New Outlook app transfers passwords
The exciting question was whether this also happens with the new Outlook app for Windows (well, the question wasn't that exciting, because my answer was "yes", but I haven't yet had time to investigate this and prove it in a test). I can now save myself this step, because the colleagues at heise have done just that. In the article Microsoft lays hands on login data: Beware of the new Outlook, the topic I outlined above is now taken up in relation to the new Outlook app. The editorial team analyzed the transferred data and documented it. But you don't have to go that far.

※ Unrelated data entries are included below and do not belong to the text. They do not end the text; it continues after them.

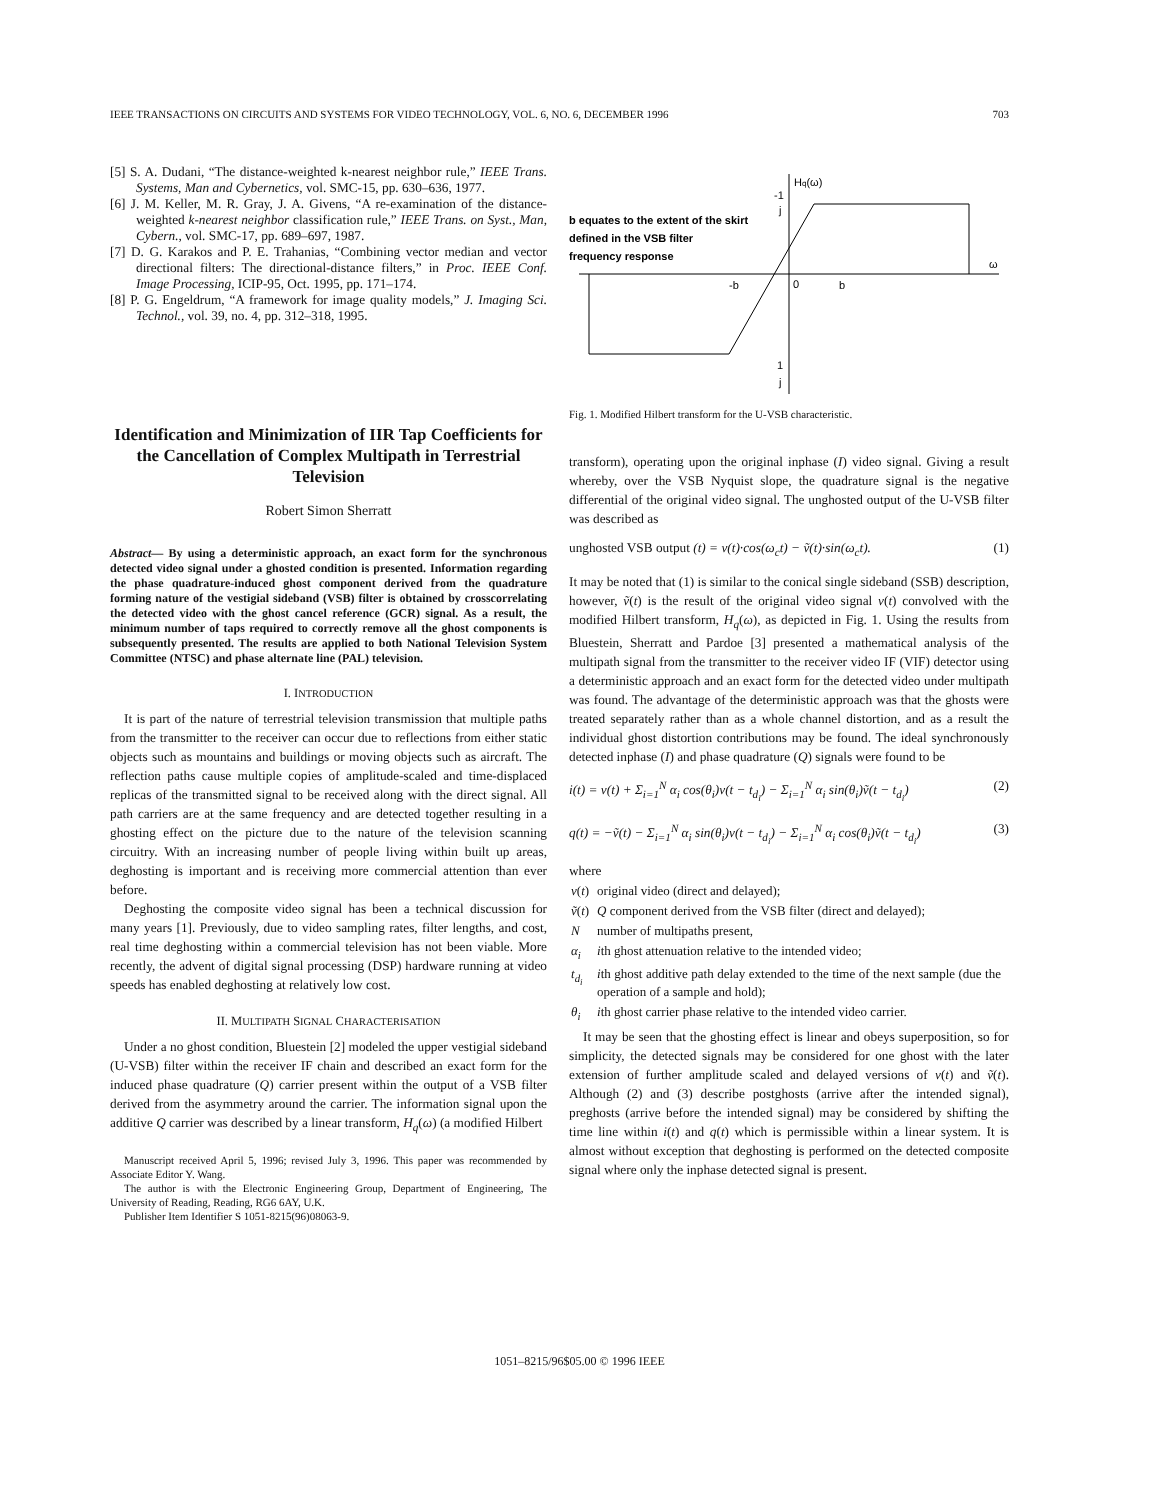IEEE TRANSACTIONS ON CIRCUITS AND SYSTEMS FOR VIDEO TECHNOLOGY, VOL. 6, NO. 6, DECEMBER 1996 703
[5] S. A. Dudani, “The distance-weighted k-nearest neighbor rule,” IEEE Trans. Systems, Man and Cybernetics, vol. SMC-15, pp. 630–636, 1977.
[6] J. M. Keller, M. R. Gray, J. A. Givens, “A re-examination of the distance-weighted k-nearest neighbor classification rule,” IEEE Trans. on Syst., Man, Cybern., vol. SMC-17, pp. 689–697, 1987.
[7] D. G. Karakos and P. E. Trahanias, “Combining vector median and vector directional filters: The directional-distance filters,” in Proc. IEEE Conf. Image Processing, ICIP-95, Oct. 1995, pp. 171–174.
[8] P. G. Engeldrum, “A framework for image quality models,” J. Imaging Sci. Technol., vol. 39, no. 4, pp. 312–318, 1995.
Identification and Minimization of IIR Tap Coefficients for the Cancellation of Complex Multipath in Terrestrial Television
Robert Simon Sherratt
Abstract— By using a deterministic approach, an exact form for the synchronous detected video signal under a ghosted condition is presented. Information regarding the phase quadrature-induced ghost component derived from the quadrature forming nature of the vestigial sideband (VSB) filter is obtained by crosscorrelating the detected video with the ghost cancel reference (GCR) signal. As a result, the minimum number of taps required to correctly remove all the ghost components is subsequently presented. The results are applied to both National Television System Committee (NTSC) and phase alternate line (PAL) television.
I. INTRODUCTION
It is part of the nature of terrestrial television transmission that multiple paths from the transmitter to the receiver can occur due to reflections from either static objects such as mountains and buildings or moving objects such as aircraft. The reflection paths cause multiple copies of amplitude-scaled and time-displaced replicas of the transmitted signal to be received along with the direct signal. All path carriers are at the same frequency and are detected together resulting in a ghosting effect on the picture due to the nature of the television scanning circuitry. With an increasing number of people living within built up areas, deghosting is important and is receiving more commercial attention than ever before.
Deghosting the composite video signal has been a technical discussion for many years [1]. Previously, due to video sampling rates, filter lengths, and cost, real time deghosting within a commercial television has not been viable. More recently, the advent of digital signal processing (DSP) hardware running at video speeds has enabled deghosting at relatively low cost.
II. MULTIPATH SIGNAL CHARACTERISATION
Under a no ghost condition, Bluestein [2] modeled the upper vestigial sideband (U-VSB) filter within the receiver IF chain and described an exact form for the induced phase quadrature (Q) carrier present within the output of a VSB filter derived from the asymmetry around the carrier. The information signal upon the additive Q carrier was described by a linear transform, H<sub>q</sub>(ω) (a modified Hilbert
Manuscript received April 5, 1996; revised July 3, 1996. This paper was recommended by Associate Editor Y. Wang.
The author is with the Electronic Engineering Group, Department of Engineering, The University of Reading, Reading, RG6 6AY, U.K.
Publisher Item Identifier S 1051-8215(96)08063-9.
Hq(ω)
-1
j
b equates to the extent of the skirt
defined in the VSB filter
frequency response
ω
-b
0
b
1
j
Fig. 1. Modified Hilbert transform for the U-VSB characteristic.
transform), operating upon the original inphase (I) video signal. Giving a result whereby, over the VSB Nyquist slope, the quadrature signal is the negative differential of the original video signal. The unghosted output of the U-VSB filter was described as
unghosted VSB output (t) = v(t)·cos(ω<sub>c</sub>t) − ṽ(t)·sin(ω<sub>c</sub>t). (1)
It may be noted that (1) is similar to the conical single sideband (SSB) description, however, ṽ(t) is the result of the original video signal v(t) convolved with the modified Hilbert transform, H<sub>q</sub>(ω), as depicted in Fig. 1. Using the results from Bluestein, Sherratt and Pardoe [3] presented a mathematical analysis of the multipath signal from the transmitter to the receiver video IF (VIF) detector using a deterministic approach and an exact form for the detected video under multipath was found. The advantage of the deterministic approach was that the ghosts were treated separately rather than as a whole channel distortion, and as a result the individual ghost distortion contributions may be found. The ideal synchronously detected inphase (I) and phase quadrature (Q) signals were found to be
i(t) = v(t) + Σ<sub>i=1</sub><sup>N</sup> α<sub>i</sub> cos(θ<sub>i</sub>)v(t − t<sub>d<sub>i</sub></sub>) − Σ<sub>i=1</sub><sup>N</sup> α<sub>i</sub> sin(θ<sub>i</sub>)ṽ(t − t<sub>d<sub>i</sub></sub>) (2)
q(t) = −ṽ(t) − Σ<sub>i=1</sub><sup>N</sup> α<sub>i</sub> sin(θ<sub>i</sub>)v(t − t<sub>d<sub>i</sub></sub>) − Σ<sub>i=1</sub><sup>N</sup> α<sub>i</sub> cos(θ<sub>i</sub>)ṽ(t − t<sub>d<sub>i</sub></sub>) (3)
where
| v ( t ) | original video (direct and delayed); |
| ṽ ( t ) | Q component derived from the VSB filter (direct and delayed); |
| N | number of multipaths present, |
| α<sub>i</sub> | i th ghost attenuation relative to the intended video; |
| t<sub>d<sub>i</sub></sub> | i th ghost additive path delay extended to the time of the next sample (due the operation of a sample and hold); |
| θ<sub>i</sub> | i th ghost carrier phase relative to the intended video carrier. |
It may be seen that the ghosting effect is linear and obeys superposition, so for simplicity, the detected signals may be considered for one ghost with the later extension of further amplitude scaled and delayed versions of v(t) and ṽ(t). Although (2) and (3) describe postghosts (arrive after the intended signal), preghosts (arrive before the intended signal) may be considered by shifting the time line within i(t) and q(t) which is permissible within a linear system. It is almost without exception that deghosting is performed on the detected composite signal where only the inphase detected signal is present.
1051–8215/96$05.00 © 1996 IEEE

Microsoft has published a support article Sync your account in Outlook to the Microsoft Cloud, which points out that the new Outlook app synchronizes non-Microsoft accounts (including email, contacts, and events) with the Microsoft Cloud. This is available for Gmail, Yahoo, iCloud and IMAP accounts in Outlook for iOS, Outlook for Android and new Outlook for Mac. Also available for Gmail and Yahoo accounts in New Outlook for Windows and for Gmail accounts in Outlook.com. This way, you can use many features that were previously only available to those with Microsoft 365 or Microsoft Exchange Online email accounts.
In other words: your passwords, your content, simply everything that you actually want to keep private goes to Microsoft in the cloud with the new Outlook app and is scanned and analyzed there.
Case of "no way"
Apart from the "don't do that", it gets even funnier when I think of corporate environments that are subject to the GDPR. As soon as the European Court of Justice (ECJ) rejects the US-EU Transatlantic Data Privacy Framework (DPF) as not EU-compliant, all companies will have a big problem. This is because all data from email accounts and calendars is synchronized in the Microsoft cloud. And that's illegal under GDPR.
German data privacy watchguard (BfDI), Prof. Ulrich Kelber, is concerned and wants to request information from the Irish data protection authority. Specifically, it says: "On Tuesday, the BfDI will ask the Irish data protection supervisory authority DPC, which is responsible for Microsoft in Europe, for further information on the case in the European Data Protection Committee".